Ma colère: cette boule noire

Publié par Collaboration spontanée le

Je ne me souviens pas de tout.  Ce n’est pas clair.  C’est brumeux. Ce que je me souviens, c’est la tristesse.  J’étais triste.  Et en colère.  Très en colère. Contre le monde. Contre la vie. Surtout contre moi. Oui, contre moi. Comment j’e n’avais pas pu protéger mon bébé. Comment je n’ai pas pu la garder en vie. J’avais honte. D’avoir ce sentiment-là. Tout le monde m’encourageait. « Ça va aller, Yedh! Tu es jeune! T’en auras d’autres! ». Toutes ces paroles qui se devaient réconfortantes étaient pour moi frustrantes. J’étais tellement en colère. Et j’avais tellement honte. Pourquoi j’étais en colère? Pourquoi je n’arrivais pas à me débarrasser de ce sentiment? J’ai tellement ruminé ma frustration. Jusqu’au jour où je suis tombée sur sa petite boite à souvenirs. D’un coup, ma colère a disparue et j’ai pleuré toutes les larmes de mon corps. J’ai pleuré. Ma souffrance, qui s’était mutée en colère, disparaissait à travers mon flot de larmes.

 

Est-ce normal, d’avoir eu ce sentiment si dur alors que je vivais un deuil aussi gros dans mon petit cœur de maman?  Encore aujourd’hui, je me pose la question. Mais, je me rends compte qu’on n’ose pas en parler. Oui, j’étais fâchée.

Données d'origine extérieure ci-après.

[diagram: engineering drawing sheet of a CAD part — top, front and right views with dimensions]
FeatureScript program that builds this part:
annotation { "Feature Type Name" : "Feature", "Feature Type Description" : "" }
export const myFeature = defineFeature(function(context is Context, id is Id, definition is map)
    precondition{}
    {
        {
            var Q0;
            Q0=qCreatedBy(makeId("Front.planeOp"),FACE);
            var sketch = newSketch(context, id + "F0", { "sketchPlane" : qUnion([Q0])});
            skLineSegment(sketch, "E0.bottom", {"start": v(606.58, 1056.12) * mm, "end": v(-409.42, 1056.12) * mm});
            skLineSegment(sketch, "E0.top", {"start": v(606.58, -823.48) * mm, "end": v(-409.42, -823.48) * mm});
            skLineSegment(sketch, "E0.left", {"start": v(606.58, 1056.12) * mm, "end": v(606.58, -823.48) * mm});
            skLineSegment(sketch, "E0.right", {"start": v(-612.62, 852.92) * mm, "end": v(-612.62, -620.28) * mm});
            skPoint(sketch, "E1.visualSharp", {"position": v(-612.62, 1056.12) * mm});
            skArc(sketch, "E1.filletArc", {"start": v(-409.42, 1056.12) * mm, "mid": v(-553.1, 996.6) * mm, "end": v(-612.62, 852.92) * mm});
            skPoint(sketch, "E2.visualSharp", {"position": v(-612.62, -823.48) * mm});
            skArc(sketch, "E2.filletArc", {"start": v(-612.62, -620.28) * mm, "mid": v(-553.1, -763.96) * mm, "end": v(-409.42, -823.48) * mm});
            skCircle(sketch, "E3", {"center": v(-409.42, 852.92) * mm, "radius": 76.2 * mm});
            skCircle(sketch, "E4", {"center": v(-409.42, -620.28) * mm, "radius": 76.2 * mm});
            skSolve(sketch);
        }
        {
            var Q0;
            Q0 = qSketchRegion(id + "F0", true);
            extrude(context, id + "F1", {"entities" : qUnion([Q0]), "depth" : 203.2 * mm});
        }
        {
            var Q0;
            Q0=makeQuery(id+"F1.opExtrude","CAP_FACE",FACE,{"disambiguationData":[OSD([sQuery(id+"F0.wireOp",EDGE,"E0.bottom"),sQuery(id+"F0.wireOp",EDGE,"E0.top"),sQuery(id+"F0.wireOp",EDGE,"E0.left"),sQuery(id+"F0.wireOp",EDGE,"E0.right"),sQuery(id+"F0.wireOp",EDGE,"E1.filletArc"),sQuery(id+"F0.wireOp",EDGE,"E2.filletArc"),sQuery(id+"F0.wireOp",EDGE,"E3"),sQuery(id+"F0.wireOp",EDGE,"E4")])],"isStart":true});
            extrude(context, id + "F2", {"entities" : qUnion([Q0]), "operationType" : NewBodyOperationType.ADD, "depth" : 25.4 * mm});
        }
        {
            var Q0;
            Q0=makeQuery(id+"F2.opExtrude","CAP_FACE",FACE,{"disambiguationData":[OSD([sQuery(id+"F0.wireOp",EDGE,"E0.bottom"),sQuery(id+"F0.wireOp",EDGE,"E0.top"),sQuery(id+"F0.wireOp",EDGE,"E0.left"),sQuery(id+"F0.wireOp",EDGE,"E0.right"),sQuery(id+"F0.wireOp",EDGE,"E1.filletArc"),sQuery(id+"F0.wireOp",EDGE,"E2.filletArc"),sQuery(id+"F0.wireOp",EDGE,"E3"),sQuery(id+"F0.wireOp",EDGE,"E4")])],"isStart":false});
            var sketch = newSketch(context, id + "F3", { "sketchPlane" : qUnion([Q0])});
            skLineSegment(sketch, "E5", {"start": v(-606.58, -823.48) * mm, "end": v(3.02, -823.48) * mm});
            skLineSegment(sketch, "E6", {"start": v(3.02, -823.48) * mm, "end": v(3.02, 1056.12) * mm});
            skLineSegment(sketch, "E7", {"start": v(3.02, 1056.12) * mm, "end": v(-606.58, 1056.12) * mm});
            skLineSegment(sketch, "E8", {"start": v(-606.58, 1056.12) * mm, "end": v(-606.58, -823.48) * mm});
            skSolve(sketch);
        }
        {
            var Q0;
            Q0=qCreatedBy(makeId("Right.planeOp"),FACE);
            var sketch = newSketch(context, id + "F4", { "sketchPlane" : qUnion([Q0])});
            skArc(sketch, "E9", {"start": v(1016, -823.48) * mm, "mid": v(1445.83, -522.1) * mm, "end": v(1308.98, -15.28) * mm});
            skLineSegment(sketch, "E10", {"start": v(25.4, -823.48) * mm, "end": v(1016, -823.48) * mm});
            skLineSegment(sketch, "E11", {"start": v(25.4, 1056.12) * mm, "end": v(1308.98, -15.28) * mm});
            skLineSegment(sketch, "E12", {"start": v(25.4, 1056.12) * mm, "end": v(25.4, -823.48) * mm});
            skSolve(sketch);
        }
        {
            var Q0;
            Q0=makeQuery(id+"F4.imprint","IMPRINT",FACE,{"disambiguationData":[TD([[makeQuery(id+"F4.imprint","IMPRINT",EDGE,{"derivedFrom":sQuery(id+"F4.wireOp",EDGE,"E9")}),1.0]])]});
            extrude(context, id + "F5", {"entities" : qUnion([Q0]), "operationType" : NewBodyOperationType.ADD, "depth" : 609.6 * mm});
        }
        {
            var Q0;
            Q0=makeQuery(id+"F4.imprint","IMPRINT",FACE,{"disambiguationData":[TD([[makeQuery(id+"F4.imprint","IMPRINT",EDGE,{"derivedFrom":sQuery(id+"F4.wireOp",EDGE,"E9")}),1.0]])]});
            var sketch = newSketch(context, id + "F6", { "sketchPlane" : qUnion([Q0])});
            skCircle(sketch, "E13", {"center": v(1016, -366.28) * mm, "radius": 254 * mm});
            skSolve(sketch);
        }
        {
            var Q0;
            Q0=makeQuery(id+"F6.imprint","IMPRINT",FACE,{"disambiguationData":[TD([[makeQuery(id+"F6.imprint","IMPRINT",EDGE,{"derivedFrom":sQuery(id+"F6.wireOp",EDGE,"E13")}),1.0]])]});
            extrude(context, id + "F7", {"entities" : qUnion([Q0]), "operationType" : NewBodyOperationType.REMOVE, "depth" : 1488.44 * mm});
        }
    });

Mais avant tout, je souffrais. J’avais mal, si mal. Ma souffrance était si grosse, si énorme, si soudaine. Je ne savais pas comment réagir. JE NE SAVAIS PAS COMMENT RÉAGIR. Chacun vit son deuil différemment. Est-ce que c’est bien? Je n’en sais rien. Chacun prend un chemin différent sur la route du deuil. Certains sont à pleine vitesse, d’autres prennent leur temps. Peu importe le comment, l’important, c’est de le vivre. Je n’ai pas à te dire comment vivre ton deuil. Tu possèdes ton deuil à toi. Je dis juste que, quoi qu’il arrive, peu importe ton émotion, vis là. Prends-la par les deux cornes et vis-la. J’ai pris des mois à « dealer » avec ma colère. Mais lorsque mon coeur était prêt, ce qui avait à sortir est sorti. Je me suis libérée de ma boule noire.

 

7 ans plus tard, quelquefois, je rumine. Quelques minutes, quelques instants. Ma boule noire tente de revenir. Ok, je la laisse s’approcher. Mais, elle part aussi vite qu’elle est venue. Je ne la laisse pas s’installer. Je l’ai vécu une fois, je me dis que c’est assez. Maintenant je souris. Et je garde en souvenir mon étoile filante.

Je suis Y. Je suis maman de deux filles et d’une étoile filante. J’écris, je chiale, je niaise, je photographie. Mon univers, ma tête pleine de confettis et de bulles. Je partage. J’extériorise. Je signe, l’avant dernière lettre.